もう「面倒」なんて言わせない!月齢表示の自動修正機能を備えた初の光発電“エコ・ドライブ”電波時計「アテッサ」開発リーダーにインタビュー

2023年はシチズンにとって多局受信型電波時計の発売30周年という大きな節目。この重要な年に、アナログ式光発電電波時計で世界初となる月齢表示の自動調整機能を備えた新作を発表した。独自の「ルナプログラム」を有するアテッサの開発リーダー原口さんに、完成までの経緯を聞いた。

Text/Daisuke Suito(WATCHNAVI) Photo/Kensuke Suzuki

実用を重視した開発の歴史から生まれた新作

–今年はシチズンが電波時計を開発してから30周年というアニバーサリーイヤーです。新作の話の前に、原口さんにとって30年の開発史の中で特に重要だったという思うモデルがあれば教えてください。

原口さん:特定のモデルを取り上げるのは難しいですね。たとえば最初の多局受信型電波時計はアンテナが剥き出しでしたが、そのデザインはすぐになくなりました。光発電も第1弾こそソーラーセルが文字盤に貼り付いていたものの透過文字盤に置き換わっています。革新的な技術を象徴的に見せることはとても大切ですが、シチズンとしてはその革新的な技術をいかに実用的に作り上げるか、ということの方に注力しています。新しい技術を実用レベルに落とし込むことが非常に難しいので、本当に日々の進化を積み重ねてきた30年だと思っています。

シチズン時計 時計開発センター時計開発部 システム開発課の原口大輔さん。「シチズン アテッサ エコ・ドライブ電波時計 ダイレクトフライト ムーンフェイズ」は、自身が初めてリーダーとなって開発を進めた。手前は筆者

–まさに社名の理由でもある「市民のための時計」の哲学が時計開発に根付いているわけですね。では改めて新作についてお話しを聞かせてください。今回の「ルナプログラム」は、どのような背景から思いついたのでしょうか?

────────────────────────────────────────

→ **記述課題 1**:
このインタビュー記事について、次の問いに答えてください。
(a) 2023年は、シチズンにとって何の発売30周年にあたりますか?
(b) 最初の多局受信型電波時計のアンテナは、どのような状態でしたか?
(c) 原口さんが初めてリーダーとなって開発を進めた時計の名称は何ですか?
→ **記述課題 2**: このインタビュー記事の内容を2文で要約してください。
→ **記述課題 3**: このインタビュー記事のうち、「もう「面倒」なんて言わせない」を含む語句で始まり「に、完成までの経緯を聞いた。」で終わる部分を、一字一句そのまま書き写してください。

→ **保存された記録**:
────────────────────────────────────────

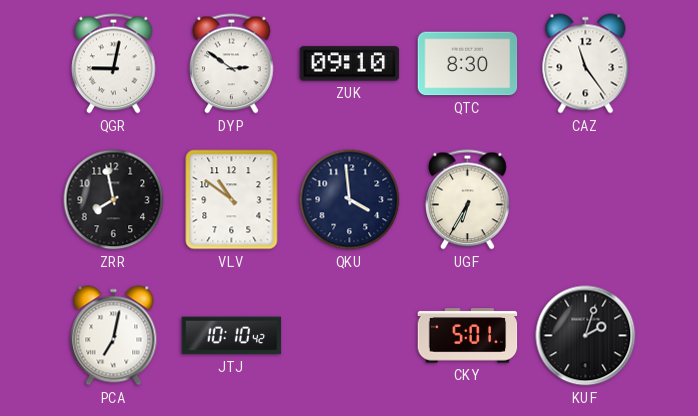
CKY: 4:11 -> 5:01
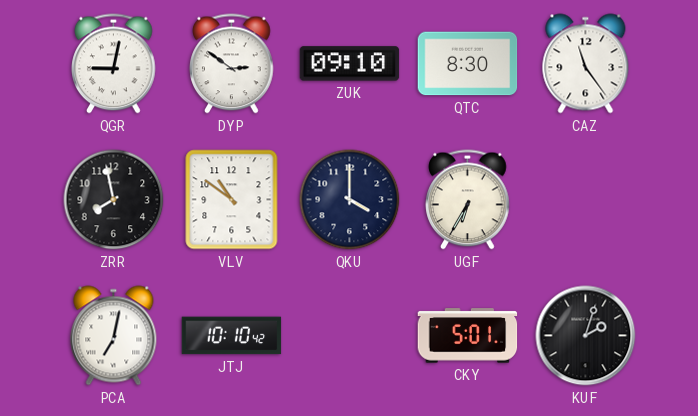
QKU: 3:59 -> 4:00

────────────────────────────────────────

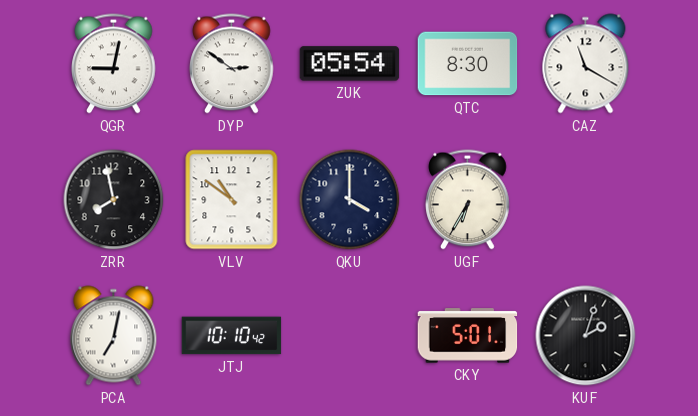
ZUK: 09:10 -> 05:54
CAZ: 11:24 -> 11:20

────────────────────────────────────────

→ **課題の解答 1**:
(a) 多局受信型電波時計の発売30周年です。
(b) 剥き出しでした。
(c) 「シチズン アテッサ エコ・ドライブ電波時計 ダイレクトフライト ムーンフェイズ」です。

→ **課題の解答 2**: 多局受信型電波時計の発売30周年にあたる2023年、シチズンは、アナログ式光発電電波時計で世界初となる月齢表示の自動調整機能を備えたアテッサの新作を発表した。開発リーダーの原口さんは、シチズンが革新的な技術をいかに実用的に作り上げるかに注力し、日々の進化を積み重ねてきたと語っている。

→ **課題の解答 3**:
もう「面倒」なんて言わせない!月齢表示の自動修正機能を備えた初の光発電“エコ・ドライブ”電波時計「アテッサ」開発リーダーにインタビュー

2023年はシチズンにとって多局受信型電波時計の発売30周年という大きな節目。この重要な年に、アナログ式光発電電波時計で世界初となる月齢表示の自動調整機能を備えた新作を発表した。独自の「ルナプログラム」を有するアテッサの開発リーダー原口さんに、完成までの経緯を聞いた。